# Assignment:
Going through the data below, please show each line containing the string "that".

# Stored data:
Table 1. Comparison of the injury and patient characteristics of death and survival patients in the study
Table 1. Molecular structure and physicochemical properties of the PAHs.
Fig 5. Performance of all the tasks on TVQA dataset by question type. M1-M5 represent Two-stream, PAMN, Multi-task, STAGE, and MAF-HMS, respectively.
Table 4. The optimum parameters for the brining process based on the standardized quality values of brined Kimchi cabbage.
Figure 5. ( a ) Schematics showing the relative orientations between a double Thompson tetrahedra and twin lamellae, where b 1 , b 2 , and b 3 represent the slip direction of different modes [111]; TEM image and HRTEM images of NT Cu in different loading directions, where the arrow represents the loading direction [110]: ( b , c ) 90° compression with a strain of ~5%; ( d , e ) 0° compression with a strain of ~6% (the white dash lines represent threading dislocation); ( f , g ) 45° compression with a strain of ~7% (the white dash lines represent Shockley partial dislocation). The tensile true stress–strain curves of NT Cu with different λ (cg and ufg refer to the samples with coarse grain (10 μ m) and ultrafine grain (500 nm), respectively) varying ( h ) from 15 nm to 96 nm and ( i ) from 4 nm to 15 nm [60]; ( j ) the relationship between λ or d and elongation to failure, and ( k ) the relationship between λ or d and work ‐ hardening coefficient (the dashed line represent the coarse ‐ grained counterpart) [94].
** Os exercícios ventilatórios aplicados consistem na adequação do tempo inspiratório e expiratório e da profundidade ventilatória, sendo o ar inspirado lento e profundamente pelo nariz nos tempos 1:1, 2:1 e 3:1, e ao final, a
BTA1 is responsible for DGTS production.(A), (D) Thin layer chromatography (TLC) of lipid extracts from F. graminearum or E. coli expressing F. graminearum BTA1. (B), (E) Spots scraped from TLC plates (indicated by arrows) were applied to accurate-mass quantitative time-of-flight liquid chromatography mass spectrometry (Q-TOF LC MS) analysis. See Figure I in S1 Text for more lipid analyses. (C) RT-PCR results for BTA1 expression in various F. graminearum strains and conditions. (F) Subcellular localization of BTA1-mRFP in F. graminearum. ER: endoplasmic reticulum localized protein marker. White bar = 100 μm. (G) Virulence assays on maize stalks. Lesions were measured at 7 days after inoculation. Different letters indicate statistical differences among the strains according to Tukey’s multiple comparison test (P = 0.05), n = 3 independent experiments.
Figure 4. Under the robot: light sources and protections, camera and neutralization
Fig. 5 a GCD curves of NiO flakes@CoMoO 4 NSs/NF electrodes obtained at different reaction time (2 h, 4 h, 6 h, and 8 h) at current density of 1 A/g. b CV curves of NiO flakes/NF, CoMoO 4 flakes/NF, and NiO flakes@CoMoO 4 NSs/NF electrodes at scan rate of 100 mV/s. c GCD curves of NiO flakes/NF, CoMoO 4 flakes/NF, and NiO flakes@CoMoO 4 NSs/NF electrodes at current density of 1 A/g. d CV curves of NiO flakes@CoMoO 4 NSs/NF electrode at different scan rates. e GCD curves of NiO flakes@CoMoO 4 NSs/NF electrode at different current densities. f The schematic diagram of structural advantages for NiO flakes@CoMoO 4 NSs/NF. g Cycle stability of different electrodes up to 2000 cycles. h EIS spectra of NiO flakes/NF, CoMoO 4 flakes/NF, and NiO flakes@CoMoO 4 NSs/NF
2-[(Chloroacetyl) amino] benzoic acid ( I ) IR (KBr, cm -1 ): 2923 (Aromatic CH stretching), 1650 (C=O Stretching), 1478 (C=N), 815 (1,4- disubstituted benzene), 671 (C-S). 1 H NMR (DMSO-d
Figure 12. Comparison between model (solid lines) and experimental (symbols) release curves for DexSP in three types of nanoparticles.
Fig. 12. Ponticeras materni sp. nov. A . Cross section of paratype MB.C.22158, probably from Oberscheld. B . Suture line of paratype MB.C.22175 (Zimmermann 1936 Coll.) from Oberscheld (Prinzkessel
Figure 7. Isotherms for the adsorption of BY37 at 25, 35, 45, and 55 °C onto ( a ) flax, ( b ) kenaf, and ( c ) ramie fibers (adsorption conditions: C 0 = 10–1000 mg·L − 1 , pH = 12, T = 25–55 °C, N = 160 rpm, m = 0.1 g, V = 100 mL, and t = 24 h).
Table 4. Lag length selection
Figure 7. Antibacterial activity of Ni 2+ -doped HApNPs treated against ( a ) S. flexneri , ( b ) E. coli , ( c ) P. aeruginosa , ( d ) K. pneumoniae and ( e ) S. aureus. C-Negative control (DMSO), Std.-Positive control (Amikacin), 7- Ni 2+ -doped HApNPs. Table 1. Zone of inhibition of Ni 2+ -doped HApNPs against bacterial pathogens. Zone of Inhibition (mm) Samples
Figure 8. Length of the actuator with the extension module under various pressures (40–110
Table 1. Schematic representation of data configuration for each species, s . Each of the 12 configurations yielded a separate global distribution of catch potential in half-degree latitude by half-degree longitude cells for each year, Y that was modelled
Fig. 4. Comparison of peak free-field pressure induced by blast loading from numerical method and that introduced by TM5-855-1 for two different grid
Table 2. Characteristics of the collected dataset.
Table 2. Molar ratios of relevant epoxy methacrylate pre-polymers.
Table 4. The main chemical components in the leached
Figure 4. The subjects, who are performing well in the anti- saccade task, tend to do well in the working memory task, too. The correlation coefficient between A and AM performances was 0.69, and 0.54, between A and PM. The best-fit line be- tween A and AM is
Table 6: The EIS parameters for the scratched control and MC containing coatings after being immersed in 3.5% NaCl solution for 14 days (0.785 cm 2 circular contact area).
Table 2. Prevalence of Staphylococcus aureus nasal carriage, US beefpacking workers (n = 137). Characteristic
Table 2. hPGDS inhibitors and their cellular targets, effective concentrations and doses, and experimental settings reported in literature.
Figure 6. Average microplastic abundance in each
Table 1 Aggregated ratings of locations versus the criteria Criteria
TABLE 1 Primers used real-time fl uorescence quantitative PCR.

# Expected answer:
Table 1. Schematic representation of data configuration for each species, s . Each of the 12 configurations yielded a separate global distribution of catch potential in half-degree latitude by half-degree longitude cells for each year, Y that was modelled
Fig. 4. Comparison of peak free-field pressure induced by blast loading from numerical method and that introduced by TM5-855-1 for two different grid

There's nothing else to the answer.